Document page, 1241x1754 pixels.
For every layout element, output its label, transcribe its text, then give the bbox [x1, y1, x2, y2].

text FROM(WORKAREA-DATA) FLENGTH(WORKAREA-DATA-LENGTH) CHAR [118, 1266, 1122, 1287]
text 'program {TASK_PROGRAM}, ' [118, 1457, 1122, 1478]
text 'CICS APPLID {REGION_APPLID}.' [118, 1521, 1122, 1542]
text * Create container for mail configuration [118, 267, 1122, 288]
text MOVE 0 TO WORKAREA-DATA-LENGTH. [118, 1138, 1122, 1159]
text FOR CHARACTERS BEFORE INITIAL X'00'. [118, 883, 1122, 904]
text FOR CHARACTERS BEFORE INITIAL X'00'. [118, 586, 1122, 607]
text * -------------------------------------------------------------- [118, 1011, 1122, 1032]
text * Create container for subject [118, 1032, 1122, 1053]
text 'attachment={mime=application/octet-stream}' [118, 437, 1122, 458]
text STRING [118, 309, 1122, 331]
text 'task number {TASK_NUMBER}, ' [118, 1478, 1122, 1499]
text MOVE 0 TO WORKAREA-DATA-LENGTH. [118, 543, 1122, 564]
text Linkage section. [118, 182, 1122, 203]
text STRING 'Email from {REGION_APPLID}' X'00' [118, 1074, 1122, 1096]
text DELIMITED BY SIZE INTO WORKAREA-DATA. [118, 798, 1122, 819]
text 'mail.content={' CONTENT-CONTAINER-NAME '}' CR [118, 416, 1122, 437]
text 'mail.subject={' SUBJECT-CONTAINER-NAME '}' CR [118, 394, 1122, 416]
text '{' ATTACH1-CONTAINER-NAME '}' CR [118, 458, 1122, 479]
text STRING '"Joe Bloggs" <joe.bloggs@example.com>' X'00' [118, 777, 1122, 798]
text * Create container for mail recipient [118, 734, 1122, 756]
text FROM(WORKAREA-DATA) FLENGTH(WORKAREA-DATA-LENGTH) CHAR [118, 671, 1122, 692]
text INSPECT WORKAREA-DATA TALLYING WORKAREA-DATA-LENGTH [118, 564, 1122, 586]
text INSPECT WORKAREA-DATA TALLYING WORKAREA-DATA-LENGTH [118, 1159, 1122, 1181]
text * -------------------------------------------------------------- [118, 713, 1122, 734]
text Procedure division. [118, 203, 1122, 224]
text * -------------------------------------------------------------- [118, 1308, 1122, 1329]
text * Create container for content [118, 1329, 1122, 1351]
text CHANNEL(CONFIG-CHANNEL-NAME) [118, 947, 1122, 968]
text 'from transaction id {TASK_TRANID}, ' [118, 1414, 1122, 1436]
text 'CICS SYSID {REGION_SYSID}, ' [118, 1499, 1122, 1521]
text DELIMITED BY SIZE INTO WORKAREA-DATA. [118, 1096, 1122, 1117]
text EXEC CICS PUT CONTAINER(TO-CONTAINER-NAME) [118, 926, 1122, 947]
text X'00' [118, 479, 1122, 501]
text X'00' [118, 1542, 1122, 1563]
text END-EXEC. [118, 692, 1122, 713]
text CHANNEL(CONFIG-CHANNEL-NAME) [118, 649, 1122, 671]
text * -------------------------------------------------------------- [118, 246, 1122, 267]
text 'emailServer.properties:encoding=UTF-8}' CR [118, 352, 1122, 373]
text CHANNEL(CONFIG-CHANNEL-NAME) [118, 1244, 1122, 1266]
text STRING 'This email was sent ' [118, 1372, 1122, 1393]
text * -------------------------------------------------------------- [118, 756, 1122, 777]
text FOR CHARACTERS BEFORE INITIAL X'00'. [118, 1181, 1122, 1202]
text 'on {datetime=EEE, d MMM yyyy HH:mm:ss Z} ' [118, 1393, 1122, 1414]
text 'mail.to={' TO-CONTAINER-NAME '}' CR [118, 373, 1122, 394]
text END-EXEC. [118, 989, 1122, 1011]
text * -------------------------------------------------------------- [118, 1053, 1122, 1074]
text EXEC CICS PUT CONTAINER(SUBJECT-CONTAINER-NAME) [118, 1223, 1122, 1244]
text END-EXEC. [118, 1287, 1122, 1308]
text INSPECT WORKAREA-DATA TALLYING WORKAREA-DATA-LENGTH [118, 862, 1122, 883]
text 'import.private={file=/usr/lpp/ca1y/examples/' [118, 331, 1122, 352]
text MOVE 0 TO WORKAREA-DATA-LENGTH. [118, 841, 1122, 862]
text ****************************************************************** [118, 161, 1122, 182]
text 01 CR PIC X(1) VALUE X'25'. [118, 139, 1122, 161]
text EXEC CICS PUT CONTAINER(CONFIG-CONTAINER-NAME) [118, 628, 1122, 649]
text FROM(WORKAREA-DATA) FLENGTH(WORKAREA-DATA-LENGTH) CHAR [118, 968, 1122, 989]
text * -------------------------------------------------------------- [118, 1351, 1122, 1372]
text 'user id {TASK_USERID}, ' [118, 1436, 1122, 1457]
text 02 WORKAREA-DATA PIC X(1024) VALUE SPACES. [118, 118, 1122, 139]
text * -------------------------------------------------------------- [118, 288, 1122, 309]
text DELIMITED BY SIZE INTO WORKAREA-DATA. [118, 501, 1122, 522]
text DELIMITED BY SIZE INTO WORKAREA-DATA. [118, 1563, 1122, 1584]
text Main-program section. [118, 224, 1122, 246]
-----
WORK TO COMPLETE
Express the lines as a JSON list of strings, one string per line and blank lines omitted, covering only the span that opens with the line containing "1266, 1122, 1287]" and closes with the line containing "text X'00' [118, 1542, 1122, 1563]", both ends included.

TASK RESULT
[
  "text FROM(WORKAREA-DATA) FLENGTH(WORKAREA-DATA-LENGTH) CHAR [118, 1266, 1122, 1287]",
  "text 'program {TASK_PROGRAM}, ' [118, 1457, 1122, 1478]",
  "text 'CICS APPLID {REGION_APPLID}.' [118, 1521, 1122, 1542]",
  "text * Create container for mail configuration [118, 267, 1122, 288]",
  "text MOVE 0 TO WORKAREA-DATA-LENGTH. [118, 1138, 1122, 1159]",
  "text FOR CHARACTERS BEFORE INITIAL X'00'. [118, 883, 1122, 904]",
  "text FOR CHARACTERS BEFORE INITIAL X'00'. [118, 586, 1122, 607]",
  "text * -------------------------------------------------------------- [118, 1011, 1122, 1032]",
  "text * Create container for subject [118, 1032, 1122, 1053]",
  "text 'attachment={mime=application/octet-stream}' [118, 437, 1122, 458]",
  "text STRING [118, 309, 1122, 331]",
  "text 'task number {TASK_NUMBER}, ' [118, 1478, 1122, 1499]",
  "text MOVE 0 TO WORKAREA-DATA-LENGTH. [118, 543, 1122, 564]",
  "text Linkage section. [118, 182, 1122, 203]",
  "text STRING 'Email from {REGION_APPLID}' X'00' [118, 1074, 1122, 1096]",
  "text DELIMITED BY SIZE INTO WORKAREA-DATA. [118, 798, 1122, 819]",
  "text 'mail.content={' CONTENT-CONTAINER-NAME '}' CR [118, 416, 1122, 437]",
  "text 'mail.subject={' SUBJECT-CONTAINER-NAME '}' CR [118, 394, 1122, 416]",
  "text '{' ATTACH1-CONTAINER-NAME '}' CR [118, 458, 1122, 479]",
  "text STRING '\"Joe Bloggs\" <joe.bloggs@example.com>' X'00' [118, 777, 1122, 798]",
  "text * Create container for mail recipient [118, 734, 1122, 756]",
  "text FROM(WORKAREA-DATA) FLENGTH(WORKAREA-DATA-LENGTH) CHAR [118, 671, 1122, 692]",
  "text INSPECT WORKAREA-DATA TALLYING WORKAREA-DATA-LENGTH [118, 564, 1122, 586]",
  "text INSPECT WORKAREA-DATA TALLYING WORKAREA-DATA-LENGTH [118, 1159, 1122, 1181]",
  "text * -------------------------------------------------------------- [118, 713, 1122, 734]",
  "text Procedure division. [118, 203, 1122, 224]",
  "text * -------------------------------------------------------------- [118, 1308, 1122, 1329]",
  "text * Create container for content [118, 1329, 1122, 1351]",
  "text CHANNEL(CONFIG-CHANNEL-NAME) [118, 947, 1122, 968]",
  "text 'from transaction id {TASK_TRANID}, ' [118, 1414, 1122, 1436]",
  "text 'CICS SYSID {REGION_SYSID}, ' [118, 1499, 1122, 1521]",
  "text DELIMITED BY SIZE INTO WORKAREA-DATA. [118, 1096, 1122, 1117]",
  "text EXEC CICS PUT CONTAINER(TO-CONTAINER-NAME) [118, 926, 1122, 947]",
  "text X'00' [118, 479, 1122, 501]",
  "text X'00' [118, 1542, 1122, 1563]"
]